It was my friend P.C. Magness, the brain behind The Runaway Spoon, who said she hoped that someone would buy the old High Point Grocery and "keep it the same, only better." True, that's a tall, tricky order, but this is a lady who wrote a cookbook that actually makes you look forward to funeral food. So, anything is possible. As it happens, she got her wish.
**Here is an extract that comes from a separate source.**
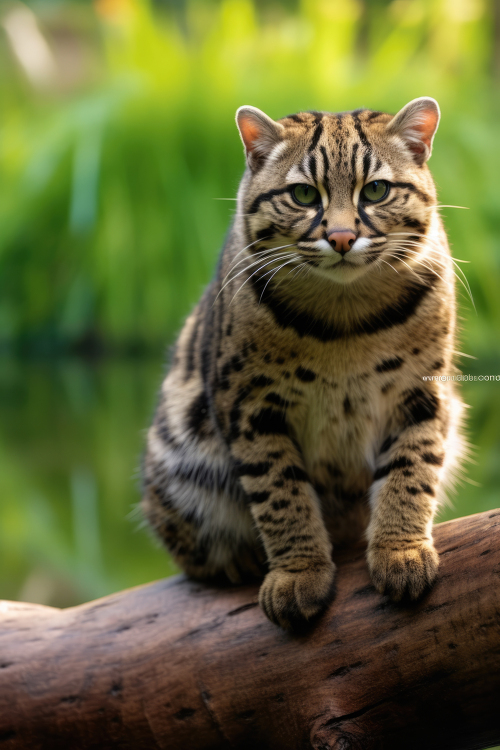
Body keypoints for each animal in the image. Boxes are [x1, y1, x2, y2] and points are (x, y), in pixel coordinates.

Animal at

For anyone who has actually lived in the neighborhood, the small, '50s-era grocery store is almost always known as "the Little Store." It was quaint, timeless, friendly, and convenient. It looked a little tired, sure, but it was such a fixture, the regulars ignored it. Even embraced it. Then COVID happened, and in April the Little Store closed with nearly everything else. With the lease coming up, and longtime owner C.D. Shirley eyeballing retirement, he made the decision not to reopen.
- Richard Murff
Like losing naptime when you graduate to first grade, you just don't know what you've got until you've lost it. Then Mrs. M announced that the fella from Cash Saver had stepped in to buy it and wasn't changing the name. The fella's name is Rick James, by the way, and whether he knew it or not, he did exactly what P.C. had hoped for: kept it the same, but better. I'll admit some selfishness here because I was hoping that he'd recreate that great whacking hall of beer they've got in Midtown. Did that, too, up to a point.
Obviously, the Little Store is still pretty, well, little. You may not find some random Czech pilsner there, but you'd be hard-pressed to find a Memphis beer that isn't on the shelf or in the cooler. And Memphis beer-can art is something to behold. To be sure, there are some solid non-local crafts to choose from, as well as Budweiser and other summer cooler-stuffing brands. It is still the Little Store, but Memphis beer is the star of the show. And there is a lot to choose from.
Since this foul year of our Lord went sideways, it's been hard to keep up with the local craft scene because so much of it involved hanging around the taprooms, which have largely been closed. I've made a few attempts to turn my patio into a Murffhaus taproom, but it was just missing something — like other people (including that one guy who takes it a little too seriously) and that kid-in-a-candy-shop selection on tap.
I was pleasantly surprised at the simple variety being put out locally: standbys like Memphis Made's Junt and Wiseacre's Ananda, to newcomers like Beale Street Brewing's 528hz of Love & Hoppiness. High Cotton has come out with its Oktoberfest, which, because this is Memphis, has a swine in lederhosen on the can. If memory serves, back in the spring October became our backup May before being re-canceled altogether.
To recreate a rescheduled and re-canceled May, you can always grab a can of something local and go get barbecue takeout for every single meal for a long weekend and get roughly the same effect as Barbecue Fest. To recreate Music Fest, go to Rachel's and buy enough garden statuary so that your backyard seems crowded, drink enough so that you think taking your shirt off is a good idea, and then listen to music you thought you liked but really don't. It's not a perfect fit, but it'll do.
For everything else that has gone away this year — crowded festivals and bars, schools, common sense, and an even remotely professional concern for personal appearance — the Little Store survived, the same just better. The local beer scene has managed to float along as well. That's not by luck or government policy (or lack of). That's just people sticking together through a really bad year.
And if that's not worthy of a toast, I don't know what is.